--- TEXTE EXTRAIT ---
___

Crises géopolitiques, exode rural et croissance urbaine

Si le dynamisme économique a participé à attirer les populations des campagnes (exode rural) qui ont trouvé à ce loger sur les flancs des montagnes visibles sur cette image, cet exode rural fut aussi souvent contraint par les conflits internes récurrents que connaît le pays.

En effet, à la Violencia, guerre civile qui touche le pays de 1948 à 1960 suite à l’assassinat du leader libéral Jorge Eliecer Gaitan, succède la période des guérillas marxistes (FARCS, ELN ou M19) qui déstabilisent les campagnes. La population de Medellin, comme des autres villes, explose avec ces migrants forcés, les Desplazados¸ réfugiés dans leur propre pays.

Puis, la période qui s’ouvre des années 1980 aux années 2000 est marquée par l’action supplémentaire des groupes de narcotrafiquants dont le célèbre cartel de Medellin de Pablo Escobar qui restera durablement associé à cette ville.

Les quartiers informels des invasiones à la conquête des flancs de montagnes

Entre 1950 et 2018, la population de l’agglomération est donc multipliée par 10 pour atteindre 3,5 millions d’habitants, plus de la moitié de cette croissance se fait dans ces quartiers informels. L’installation de ces populations se fait dans les espaces restés libres, sur les flancs de montagnes et de manière informelle : ce sont les invasiones.

Certaines sont proches du centre-ville de Medellin comme Moravia, mais d’autres plus lointaines sont construites sur des terrains en pente présentant des risques de glissement de terrain important et des problèmes d’aménagement, entre autre pour les infrastructures routières.

L’habitat y est en grande partie informel : construction de maisons de briques et de tôles comprenant un étage au maximum le plus souvent. On parle d’urbanisation pirate (urbanización pirata)

Les recompositions spatiales actuelles : étalement, verticalisation, ségrégation

La croissance démographique laisse aujourd’hui apparaître deux tendances transformant une ville fortement contrainte par son site. En effet, la vallée encaissée ne permet pas un développement est/ouest facile. Celui-ci reposant sur la conquête des terrains en pente est aujourd’hui plus limité à défaut d’être totalement contrôlé. La municipalité de la ville a donc développé des programmes d’aménagement urbain dans plusieurs quartiers de la ville : reconnaissance des titres de propriétés, aménagement des infrastructures de transports, développement de l’éducation, en particulier primaire, et mise en place de budgets participatifs. Les quartiers populaires à flanc de montagne connaissent certes toujours pauvreté, précarité et économie informelle, mais ils sont aujourd’hui davantage pris en compte au sein de l’agglomération.

___

--- EXTRAITS DES ENTRÉES ---

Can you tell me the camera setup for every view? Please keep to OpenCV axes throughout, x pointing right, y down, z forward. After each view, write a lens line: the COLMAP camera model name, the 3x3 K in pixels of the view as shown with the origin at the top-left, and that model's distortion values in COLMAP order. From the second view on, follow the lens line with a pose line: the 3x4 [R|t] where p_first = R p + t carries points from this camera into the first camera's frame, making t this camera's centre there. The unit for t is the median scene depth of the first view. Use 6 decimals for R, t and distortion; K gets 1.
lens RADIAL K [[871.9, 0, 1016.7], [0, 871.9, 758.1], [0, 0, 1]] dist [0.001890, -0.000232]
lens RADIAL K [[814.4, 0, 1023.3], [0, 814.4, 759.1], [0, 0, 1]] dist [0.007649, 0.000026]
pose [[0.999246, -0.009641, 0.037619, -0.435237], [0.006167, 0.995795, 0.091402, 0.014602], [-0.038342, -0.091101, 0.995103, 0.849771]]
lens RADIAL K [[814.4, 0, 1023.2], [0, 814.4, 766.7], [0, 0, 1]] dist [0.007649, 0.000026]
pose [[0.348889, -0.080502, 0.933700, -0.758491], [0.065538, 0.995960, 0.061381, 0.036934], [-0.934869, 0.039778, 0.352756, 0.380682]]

___

--- CONSIGNES ---
(A) Recopiez fidèlement un passage du texte sur Medellin, en commençant aux mots "Crises géopolitiques, exode" et en vous arrêtant après "connaît le pays.".
(B) Traduisez en anglais la phrase suivante du texte sur Medellin : « Entre 1950 et 2018, la population de l’agglomération est donc multipliée par 10 pour atteindre 3,5 millions d’habitants, plus de la moitié de cette croissance se fait dans ces quartiers informels. »
(C) Poursuivez la rédaction du texte sur Medellin à la suite de sa dernière phrase.

--- RÉPONSES NUMÉROTÉES ---
(A)
Crises géopolitiques, exode rural et croissance urbaine

Si le dynamisme économique a participé à attirer les populations des campagnes (exode rural) qui ont trouvé à ce loger sur les flancs des montagnes visibles sur cette image, cet exode rural fut aussi souvent contraint par les conflits internes récurrents que connaît le pays.

(B) Between 1950 and 2018, the population of the metropolitan area thus increased tenfold to reach 3.5 million inhabitants, and more than half of this growth took place in these informal neighborhoods.

(C)
Au-delà des montagnes, le développement principal de la ville, bien visible sur l’image, se fait donc au sein de la vallée vers le sud (communes d’Envigado ou Itagui) ou vers le nord (commune de Bello).

Enfin, la tendance la plus nette, bien visible dans les quartiers planifiés, est la verticalisation de l’habitat. Cette tendance n’est pas nouvelle : dès le milieu du XXe siècle apparaissent des gratte-ciels corporatistes et résidentiels. Cet urbanisme s’appuie sur l’émergence d’une classe moyenne et participe à renforcer la fragmentation spatiale de la ville en excluant les familles pauvres vers les périphéries et les zones informelles. Comme d’autres villes d’Amérique latine, Medellin voit la ségrégation socio-spatiale se renforcer entre un sud-est aisé et une partie nord et ouest plus pauvre.  

Une expansion accompagnée par un réseau de transport original

L’agglomération de Medellin a développé une politique de transport unique au monde visant à désenclaver les quartiers les plus pauvres, entre autres situés à flanc de montagne. En effet, l’inauguration du métro en 1995 (aujourd’hui, 32km de lignes sont en fonction) structure l’axe majeur de la ville Nord/Sud le long de la rivière.

Mais c’est surtout la connexion de ce métro avec les lignes de télécabine, le métrocable, qui caractérise la ville et permet de desservir les quartiers populaires à flanc de montagne et même le parc naturel d’Arvi, vaste espace naturel situé à l’est de la ville. Enfin, en 2015, un tramway est mis en service pour relier le centre-ville et l’est de la vallée. Il complète ainsi une offre de transport unique en Amérique latine.

 

 

Zooms d’étude

 



Santo Domingo et le nord populaire de l’agglomération



Ce zoom nous montre le nord de l’agglomération de Medellin autour des quartiers Francia (proche de la rivière) et San Domingo (plus à l’est, sur les flancs de montagne) qui sont des quartiers populaires. La trame urbaine n’est pas toujours clairement visible et, en particulier lorsque la pente augmente, l’habitat est informel : brique et tôle principalement.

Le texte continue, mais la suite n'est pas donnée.